Security-Forward Organizations Ought to Develop Understanding of How to Apply Quantum Computing to Cybersecurity
(Entrepreneur) Hackers are evolving in parallel to technological advancements. Engineers, mathematician and physicists are simultaneously working on innovative concepts that harness the progression of classical encryption methods. New devices are utilizing principles of quantum physics and deploying sophisticated and powerful algorithms for safe communication.
Utilization of public keys for encryption and private keys for decryption — each of which are created by algorithm-fueled random number generators — is called asymmetrical cryptography. Genuine randomness is considered unachievable by purely classical means, but can be accomplished with the added application of quantum physics.
There are two methods by which large-scale quantum and classical computers can obscure private information.
Method #1: Recover the key generated during the key agreement phase.
Method #2: Interrupt the encryption algorithm.
Quantum key distribution (QKD) is a quantum cryptographic primitive designed to generate unbreakable keys.
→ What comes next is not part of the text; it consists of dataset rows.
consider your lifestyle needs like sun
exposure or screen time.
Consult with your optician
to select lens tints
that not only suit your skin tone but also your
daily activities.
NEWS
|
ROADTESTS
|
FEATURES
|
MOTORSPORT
QKD ensures key agreement, including well-known BB84 and E91 algorithms. In 2017, a Chinese team successfully demonstrated that satellites can perform safe and secure communications with the help of symmetrical cryptography and QKD.
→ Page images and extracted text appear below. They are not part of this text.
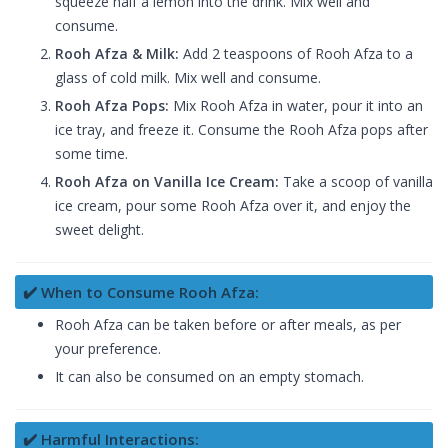
squeeze half a lemon into the drink. Mix well and
consume.
Rooh Afza & Milk:
Add 2 teaspoons of Rooh Afza to a
glass of cold milk. Mix well and consume.
Rooh Afza Pops:
Mix Rooh Afza in water, pour it into an
ice tray, and freeze it. Consume the Rooh Afza pops after
some time.
Rooh Afza on Vanilla Ice Cream:
Take a scoop of vanilla
ice cream, pour some Rooh Afza over it, and enjoy the
sweet delight.
✔️ When to Consume Rooh Afza:
Rooh Afza can be taken before or after meals, as per
your preference.
It can also be consumed on an empty stomach.
✔️ Harmful Interactions:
QKD alone can’t satisfy all protection requirements, but there are other mechanisms for security enhancement by utilizing “quantum-safe” encryption algorithms based on solving mathematical problems instead of laws of quantum physics.
The United States National Institute of Standards and Technology is presently evaluating 69 new methods known as “post-quantum cryptography,” or PQC. Quantum computing offers an eminent, potential solution to cybersecurity and encryption threats. Any security-forward organization ought to develop an understanding of crypto agility.